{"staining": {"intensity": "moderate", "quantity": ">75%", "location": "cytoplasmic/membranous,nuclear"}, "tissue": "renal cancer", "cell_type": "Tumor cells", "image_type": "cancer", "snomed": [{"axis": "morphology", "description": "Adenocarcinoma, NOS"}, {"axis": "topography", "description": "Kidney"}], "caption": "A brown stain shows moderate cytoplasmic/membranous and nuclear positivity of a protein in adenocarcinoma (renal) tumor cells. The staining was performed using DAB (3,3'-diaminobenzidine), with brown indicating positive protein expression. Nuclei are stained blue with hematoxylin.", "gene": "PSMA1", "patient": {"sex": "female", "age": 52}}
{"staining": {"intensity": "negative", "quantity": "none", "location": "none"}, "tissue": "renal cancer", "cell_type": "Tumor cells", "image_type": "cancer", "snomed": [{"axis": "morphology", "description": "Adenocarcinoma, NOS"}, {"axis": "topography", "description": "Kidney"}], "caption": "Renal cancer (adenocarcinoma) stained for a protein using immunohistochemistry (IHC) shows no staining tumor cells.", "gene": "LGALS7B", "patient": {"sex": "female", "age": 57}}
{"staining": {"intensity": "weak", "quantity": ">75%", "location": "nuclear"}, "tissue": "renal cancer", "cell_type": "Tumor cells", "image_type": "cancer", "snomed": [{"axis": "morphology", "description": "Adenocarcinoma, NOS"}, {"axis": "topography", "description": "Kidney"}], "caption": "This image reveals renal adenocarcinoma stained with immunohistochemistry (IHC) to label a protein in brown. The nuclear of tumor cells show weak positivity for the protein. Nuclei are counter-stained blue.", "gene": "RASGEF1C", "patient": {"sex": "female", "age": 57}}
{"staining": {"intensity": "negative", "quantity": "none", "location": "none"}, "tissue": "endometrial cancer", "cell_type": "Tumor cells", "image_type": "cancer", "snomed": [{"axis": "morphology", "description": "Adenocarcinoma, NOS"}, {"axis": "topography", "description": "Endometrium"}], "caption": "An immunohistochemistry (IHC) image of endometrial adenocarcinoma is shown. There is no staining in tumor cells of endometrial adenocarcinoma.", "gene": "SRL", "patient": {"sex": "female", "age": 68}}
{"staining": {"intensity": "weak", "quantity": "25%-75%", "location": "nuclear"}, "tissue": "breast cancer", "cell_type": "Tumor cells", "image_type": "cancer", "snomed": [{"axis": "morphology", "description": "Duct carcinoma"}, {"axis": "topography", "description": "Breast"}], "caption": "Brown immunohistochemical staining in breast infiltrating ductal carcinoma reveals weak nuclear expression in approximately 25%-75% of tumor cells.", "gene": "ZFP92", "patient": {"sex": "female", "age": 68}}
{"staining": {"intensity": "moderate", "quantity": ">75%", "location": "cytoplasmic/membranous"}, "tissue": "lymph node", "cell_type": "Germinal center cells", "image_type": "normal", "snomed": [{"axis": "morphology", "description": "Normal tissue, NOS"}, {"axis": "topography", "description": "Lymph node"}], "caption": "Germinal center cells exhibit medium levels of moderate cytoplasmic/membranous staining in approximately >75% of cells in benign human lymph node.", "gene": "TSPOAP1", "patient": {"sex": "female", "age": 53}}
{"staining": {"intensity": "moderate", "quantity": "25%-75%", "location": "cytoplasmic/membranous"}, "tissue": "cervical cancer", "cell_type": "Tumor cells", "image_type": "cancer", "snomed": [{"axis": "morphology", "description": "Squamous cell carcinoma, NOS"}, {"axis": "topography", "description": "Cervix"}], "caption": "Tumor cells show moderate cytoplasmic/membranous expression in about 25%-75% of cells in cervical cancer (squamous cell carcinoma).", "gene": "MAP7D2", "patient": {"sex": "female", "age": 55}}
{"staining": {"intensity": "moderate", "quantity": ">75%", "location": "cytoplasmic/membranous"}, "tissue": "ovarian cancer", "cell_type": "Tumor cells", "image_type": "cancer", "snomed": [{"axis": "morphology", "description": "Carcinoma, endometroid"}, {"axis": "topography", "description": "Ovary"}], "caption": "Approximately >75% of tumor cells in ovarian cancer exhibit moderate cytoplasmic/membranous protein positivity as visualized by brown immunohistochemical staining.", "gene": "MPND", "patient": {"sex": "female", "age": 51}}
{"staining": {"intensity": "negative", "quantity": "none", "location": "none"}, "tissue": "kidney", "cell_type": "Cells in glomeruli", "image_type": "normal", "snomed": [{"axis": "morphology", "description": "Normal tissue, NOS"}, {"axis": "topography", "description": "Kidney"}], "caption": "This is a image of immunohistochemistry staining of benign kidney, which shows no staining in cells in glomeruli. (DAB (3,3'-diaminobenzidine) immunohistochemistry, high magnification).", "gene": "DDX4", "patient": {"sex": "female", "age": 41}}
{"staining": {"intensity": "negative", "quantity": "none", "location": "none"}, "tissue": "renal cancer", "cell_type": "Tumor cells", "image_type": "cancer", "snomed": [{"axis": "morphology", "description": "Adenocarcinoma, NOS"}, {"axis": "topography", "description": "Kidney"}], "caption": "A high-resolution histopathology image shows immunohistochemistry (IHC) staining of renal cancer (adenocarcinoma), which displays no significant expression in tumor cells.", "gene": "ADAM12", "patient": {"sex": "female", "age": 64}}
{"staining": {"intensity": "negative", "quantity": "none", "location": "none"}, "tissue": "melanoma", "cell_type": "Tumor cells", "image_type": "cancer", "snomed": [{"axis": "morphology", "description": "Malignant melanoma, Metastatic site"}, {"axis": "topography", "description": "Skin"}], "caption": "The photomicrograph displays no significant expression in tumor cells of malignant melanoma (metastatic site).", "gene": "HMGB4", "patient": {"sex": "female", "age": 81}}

TASK OBJECTIVE - The full set of entries should be transcribed exactly.

ANSWER TO THE EXERCISE -
{"staining": {"intensity": "moderate", "quantity": ">75%", "location": "cytoplasmic/membranous,nuclear"}, "tissue": "renal cancer", "cell_type": "Tumor cells", "image_type": "cancer", "snomed": [{"axis": "morphology", "description": "Adenocarcinoma, NOS"}, {"axis": "topography", "description": "Kidney"}], "caption": "A brown stain shows moderate cytoplasmic/membranous and nuclear positivity of a protein in adenocarcinoma (renal) tumor cells. The staining was performed using DAB (3,3'-diaminobenzidine), with brown indicating positive protein expression. Nuclei are stained blue with hematoxylin.", "gene": "PSMA1", "patient": {"sex": "female", "age": 52}}
{"staining": {"intensity": "negative", "quantity": "none", "location": "none"}, "tissue": "renal cancer", "cell_type": "Tumor cells", "image_type": "cancer", "snomed": [{"axis": "morphology", "description": "Adenocarcinoma, NOS"}, {"axis": "topography", "description": "Kidney"}], "caption": "Renal cancer (adenocarcinoma) stained for a protein using immunohistochemistry (IHC) shows no staining tumor cells.", "gene": "LGALS7B", "patient": {"sex": "female", "age": 57}}
{"staining": {"intensity": "weak", "quantity": ">75%", "location": "nuclear"}, "tissue": "renal cancer", "cell_type": "Tumor cells", "image_type": "cancer", "snomed": [{"axis": "morphology", "description": "Adenocarcinoma, NOS"}, {"axis": "topography", "description": "Kidney"}], "caption": "This image reveals renal adenocarcinoma stained with immunohistochemistry (IHC) to label a protein in brown. The nuclear of tumor cells show weak positivity for the protein. Nuclei are counter-stained blue.", "gene": "RASGEF1C", "patient": {"sex": "female", "age": 57}}
{"staining": {"intensity": "negative", "quantity": "none", "location": "none"}, "tissue": "endometrial cancer", "cell_type": "Tumor cells", "image_type": "cancer", "snomed": [{"axis": "morphology", "description": "Adenocarcinoma, NOS"}, {"axis": "topography", "description": "Endometrium"}], "caption": "An immunohistochemistry (IHC) image of endometrial adenocarcinoma is shown. There is no staining in tumor cells of endometrial adenocarcinoma.", "gene": "SRL", "patient": {"sex": "female", "age": 68}}
{"staining": {"intensity": "weak", "quantity": "25%-75%", "location": "nuclear"}, "tissue": "breast cancer", "cell_type": "Tumor cells", "image_type": "cancer", "snomed": [{"axis": "morphology", "description": "Duct carcinoma"}, {"axis": "topography", "description": "Breast"}], "caption": "Brown immunohistochemical staining in breast infiltrating ductal carcinoma reveals weak nuclear expression in approximately 25%-75% of tumor cells.", "gene": "ZFP92", "patient": {"sex": "female", "age": 68}}
{"staining": {"intensity": "moderate", "quantity": ">75%", "location": "cytoplasmic/membranous"}, "tissue": "lymph node", "cell_type": "Germinal center cells", "image_type": "normal", "snomed": [{"axis": "morphology", "description": "Normal tissue, NOS"}, {"axis": "topography", "description": "Lymph node"}], "caption": "Germinal center cells exhibit medium levels of moderate cytoplasmic/membranous staining in approximately >75% of cells in benign human lymph node.", "gene": "TSPOAP1", "patient": {"sex": "female", "age": 53}}
{"staining": {"intensity": "moderate", "quantity": "25%-75%", "location": "cytoplasmic/membranous"}, "tissue": "cervical cancer", "cell_type": "Tumor cells", "image_type": "cancer", "snomed": [{"axis": "morphology", "description": "Squamous cell carcinoma, NOS"}, {"axis": "topography", "description": "Cervix"}], "caption": "Tumor cells show moderate cytoplasmic/membranous expression in about 25%-75% of cells in cervical cancer (squamous cell carcinoma).", "gene": "MAP7D2", "patient": {"sex": "female", "age": 55}}
{"staining": {"intensity": "moderate", "quantity": ">75%", "location": "cytoplasmic/membranous"}, "tissue": "ovarian cancer", "cell_type": "Tumor cells", "image_type": "cancer", "snomed": [{"axis": "morphology", "description": "Carcinoma, endometroid"}, {"axis": "topography", "description": "Ovary"}], "caption": "Approximately >75% of tumor cells in ovarian cancer exhibit moderate cytoplasmic/membranous protein positivity as visualized by brown immunohistochemical staining.", "gene": "MPND", "patient": {"sex": "female", "age": 51}}
{"staining": {"intensity": "negative", "quantity": "none", "location": "none"}, "tissue": "kidney", "cell_type": "Cells in glomeruli", "image_type": "normal", "snomed": [{"axis": "morphology", "description": "Normal tissue, NOS"}, {"axis": "topography", "description": "Kidney"}], "caption": "This is a image of immunohistochemistry staining of benign kidney, which shows no staining in cells in glomeruli. (DAB (3,3'-diaminobenzidine) immunohistochemistry, high magnification).", "gene": "DDX4", "patient": {"sex": "female", "age": 41}}
{"staining": {"intensity": "negative", "quantity": "none", "location": "none"}, "tissue": "renal cancer", "cell_type": "Tumor cells", "image_type": "cancer", "snomed": [{"axis": "morphology", "description": "Adenocarcinoma, NOS"}, {"axis": "topography", "description": "Kidney"}], "caption": "A high-resolution histopathology image shows immunohistochemistry (IHC) staining of renal cancer (adenocarcinoma), which displays no significant expression in tumor cells.", "gene": "ADAM12", "patient": {"sex": "female", "age": 64}}
{"staining": {"intensity": "negative", "quantity": "none", "location": "none"}, "tissue": "melanoma", "cell_type": "Tumor cells", "image_type": "cancer", "snomed": [{"axis": "morphology", "description": "Malignant melanoma, Metastatic site"}, {"axis": "topography", "description": "Skin"}], "caption": "The photomicrograph displays no significant expression in tumor cells of malignant melanoma (metastatic site).", "gene": "HMGB4", "patient": {"sex": "female", "age": 81}}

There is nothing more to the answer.